You can also get more details on the architecture from the following guide - https://docs.aws.amazon.com/solutions/latest/enhanced-document-understanding-on-aws/solution-overview.html.
Closing this ticket. For any bugs, issues with the existing application, or feature requests, please feel free to open a new issue.
Hi @mukitmomin @knihit , I am opening this issue to check if the Request body for RestAPI got updated. Not able to find it but my previous code throughs me an error of Invalid Request Body.
def create_case(case_id: str = None):
if not case_id:
raise ValueError("`case_id` is required")
request_body = {
"caseName": case_id,
}
get_case_api = f"{REST_API_ENDPOINT}/case"
try:
region = "us-east-1" # Update this with your AWS region
service = "execute-api"
# Sign the request using AWS Signature Version 4
aws_auth = AWS4Auth(ACCESS_KEY,SECRET_KEY, region, service, session_token=session_token)
headers = {
"Authorization": f"Bearer {session_token}",
"User-Agent": USER_AGENT,
"Content-Type": "application/json"
}
# Send the request with authentication
response = requests.post(get_case_api,data=json.dumps(request_body), headers=headers)
# Check if the response was successful
if response.status_code == 200:
# Parse the JSON data from the response body
data = response.json()
case_id = data.get('caseId')
return case_id
else:
print(f"Error: {response.status_code} - {response.text}")
except NoCredentialsError:
print("AWS credentials not found or invalid.")
return None
When Passing a String case_id
due to which case not getting created and I am not able to use the service.

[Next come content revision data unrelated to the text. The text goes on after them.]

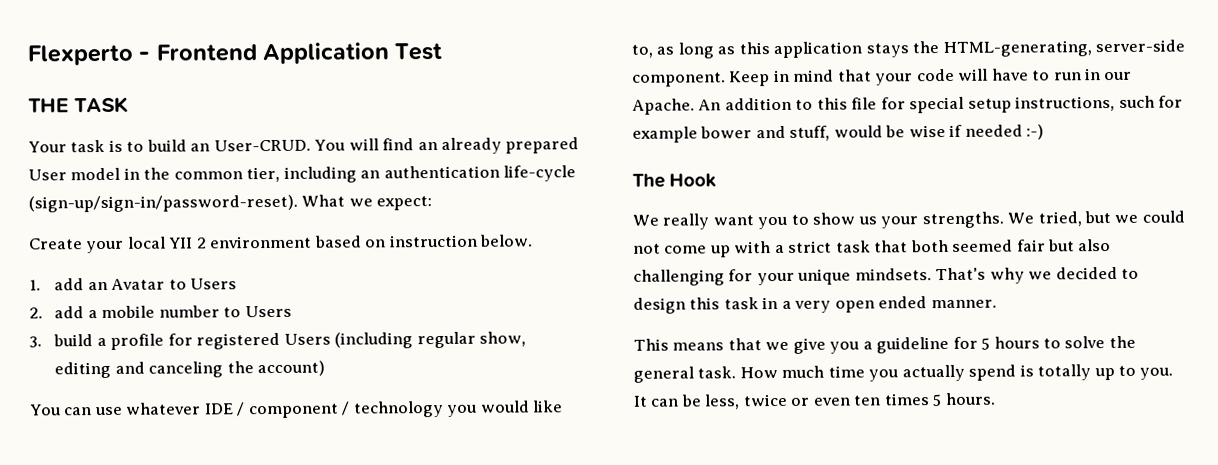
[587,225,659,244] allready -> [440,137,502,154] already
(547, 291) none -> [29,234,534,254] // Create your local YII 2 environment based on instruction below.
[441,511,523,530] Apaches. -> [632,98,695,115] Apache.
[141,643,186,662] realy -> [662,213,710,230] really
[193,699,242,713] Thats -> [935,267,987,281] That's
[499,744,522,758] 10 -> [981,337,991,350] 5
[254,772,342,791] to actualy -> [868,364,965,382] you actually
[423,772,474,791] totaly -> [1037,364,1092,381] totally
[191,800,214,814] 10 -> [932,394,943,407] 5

Hi, I am trying to hit /document api with the expected payload I found suing inspect in UI but not able to figure out how to send a file using postman for custom Non UI build. { caseId : "sm:b6485fe3-c6ef-4f01-86a4-f57d96e77adf" caseName : "XYZ" documentType:"generic" fileExtension:".pdf" fileName: "9159.pdf" tagging: "userId sm "
userId: "sm****"}
But not sure how to pass a file is it binary or form data and if it is form data then what is its key.